Digitisation in the Year of the Nurse

By Jane Allman
Tuesday, 14 July, 2020

Digitisation in the Year of the Nurse

Kate Renzenbrink, Chief Nursing and Midwifery Information Officer at Bendigo Health, is encouraging nurses and midwives to lead the digital transition and use informatics to improve patient care.

Digitisation of Australian health care is transforming how patients are navigated through the system and is changing the working lives of doctors, nurses, midwives and allied health professionals.

Kate Renzenbrink is currently working at Bendigo Health to support the implementation of the electronic patient record and to ensure the nursing and midwifery workforce has the health informatics skills to meet the challenges of contemporary practice.

She spoke to Hospital + Healthcare about the exciting space of health informatics and digital health.

“Patient care and safety is a critical part of the role of nurses and midwives. Digital health is about collecting, accessing and sharing patient information and overcoming barriers to continuity of care. What we’re aiming for is a flow of information through the health system that stays secure and private but supports the best possible care.

“Electronic patient records are one such tool to overcome barriers presented by multiple systems and sources of information.”

With the explosion of health technologies and information platforms that are available, it’s an exciting time for the nursing profession to shape how the digital environment is built, to get the best outcomes for patients in their care.

Overcoming fragmentation

Kate explained that the aim of electronic system design is to mitigate fragmentation in systems and information flows. Hospitals operate multiple systems, but continuity of care is needed. This can be achieved by connecting information to the patient. In this patient-centred approach, a patient’s health information goes with them in the form of the EMR.

Curation: a solution to information overload

Confronted with an abundance of information, nurses need to be able to access relevant information quickly.
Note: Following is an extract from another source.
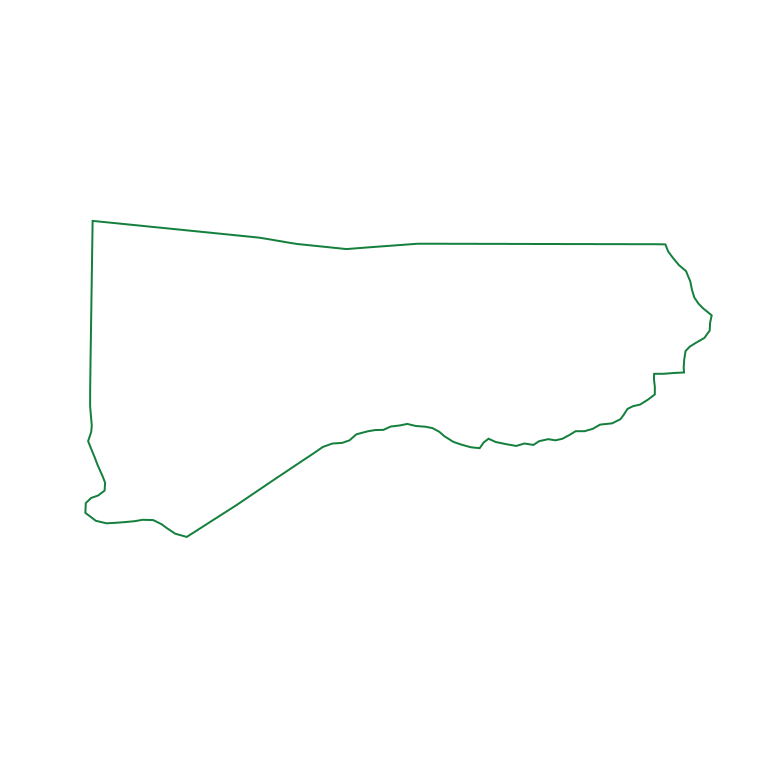 outline of São Luís do Quitunde, Alagoas, Brazil, rotated 99°
{"feature_id": "56859067B95131422032753", "entity_name": "São Luís do Quitunde", "entity_type": "district", "adm_level": 2, "iso_a3": "BRA", "parent_name": "Brazil", "parent_adm1": "Alagoas", "projection": "equal_earth", "projection_center": [-35.61, -9.235], "detail": "fine", "context": "isolated", "style": "outline", "palette": "green", "viewbox_px": 768, "rotation_deg": 99, "n_neighbors": 0, "source": "geoboundaries", "source_scale": "gbopen_adm2", "svg_char_len": 1553}
<svg xmlns="http://www.w3.org/2000/svg" viewBox="0 0 768 768"><g transform="rotate(99 384 384)"><path d="M564.5,566.9L565.9,554.9L526.0,510.0L512.6,495.7L493.7,475.5L472.2,452.2L464.7,444.0L455.8,434.6L450.9,425.8L448.7,416.1L445.0,409.2L438.0,403.4L433.2,392.5L430.8,385.3L429.4,377.4L425.0,370.8L422.4,361.7L419.8,354.8L420.5,346.0L419.7,336.4L420.0,329.1L422.6,321.8L426.2,316.1L430.3,306.4L431.8,297.9L432.9,288.2L432.4,279.5L426.0,276.3L421.7,272.2L423.8,264.6L424.3,254.5L424.5,243.7L420.8,236.0L420.8,226.9L416.2,221.8L412.8,213.2L412.8,205.8L410.2,199.3L405.7,193.3L400.6,187.3L399.2,178.4L395.6,170.8L390.3,164.2L387.2,152.6L381.8,145.0L376.9,142.4L370.5,139.6L366.9,134.5L364.3,127.9L358.1,120.8L351.9,114.9L344.6,116.0L337.1,118.1L331.7,118.8L330.1,109.1L327.7,99.1L325.7,89.5L320.7,90.6L312.8,91.3L304.2,91.3L299.2,87.8L294.8,82.7L288.4,74.8L280.3,70.7L272.5,71.5L264.9,71.1L259.3,80.8L255.5,85.9L250.1,91.0L242.5,94.7L234.8,97.5L230.3,100.3L225.3,103.3L220.5,111.2L214.1,118.5L208.6,124.1L202.1,127.9L203.3,136.6L222.4,258.8L224.0,269.2L240.1,372.3L250.9,418.3L256.6,442.2L259.3,491.8L259.3,499.4L259.0,522.5L259.0,530.6L268.5,697.3L402.7,678.1L435.8,673.3L451.8,670.8L458.8,669.1L465.2,667.5L470.8,666.1L477.0,665.7L486.8,667.3L495.3,662.2L502.0,658.1L508.5,654.4L513.9,650.9L519.6,647.2L525.2,644.0L533.0,643.3L538.9,649.0L542.4,655.5L548.3,659.9L558.0,658.8L564.2,647.2L565.0,636.3L562.9,626.6L561.0,618.6L558.5,608.8L555.9,601.2L554.5,590.7L557.3,581.7L560.2,576.2L564.5,566.9Z" fill="none" stroke="#15803d" stroke-width="2"/></g></svg>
Health information systems and software should be designed to facilitate curation of information to provide healthcare workers with information relevant to their role. It is hoped that, moving forward, machine learning can be employed to filter large volumes of data to grow the knowledge base to help nurses and midwives carry out their work. Less time spent on chasing patient information means more time to plan care with patients.

Nurses and midwives spend 40% of their time documenting. Documenting patient information and procedures undertaken acts as a record of care, but Kate explained that the design of e-systems should also enable nurses to work dynamically, including forecasting goals for the patient such as expectations of care. Electronic documentation incorporated into a connected information system needs to engineer out duplication and allow a flow of accessible, searchable information across transitions of care.

Training considerations

Kate said that when designing digital training programs for nurses and midwives it is important not to assume familiarity with digital interfaces.

“While some may find systems intuitive, others may not, but it is important to provide the required training to ensure that everyone has the ability and support to adapt to this new way of working.

“For some nurses and midwives in clinical roles, the digital aspects of the job may be confronting — clinical strengths and expertise don’t necessarily translate to digital competency, so a respectful, supportive approach will be needed to bridge skill gaps,” she said.

Training nurses in the use of digital tools will need to go beyond the orientation session — peer-to-peer elbow support is needed as well as on-demand availability of a whole range of learning tools, which meet the needs of busy nurses and midwives 24/7.

Another important consideration that Kate highlighted is disaster recovery and what happens in the event of a system outage. Ironically, in these situations newer nurses may not have experience of documenting on paper, so knowledge of older, more static systems will still be needed.

Nursing informatics leaders

Kate underscored the importance of developing the next generation of digitally competent nurses and midwives.

“Digital health needs to be incorporated into all subjects of undergraduate and postgraduate courses. Nurse informatics, however, is an emerging nursing speciality, revolving around the core components of gathering and sharing patient data,” she explained.

“It’s an integral part of contemporary practice and there are huge opportunities for nurses to lead the way in digital health. We need nurses and midwives who are happy speaking health IT and clinical languages.”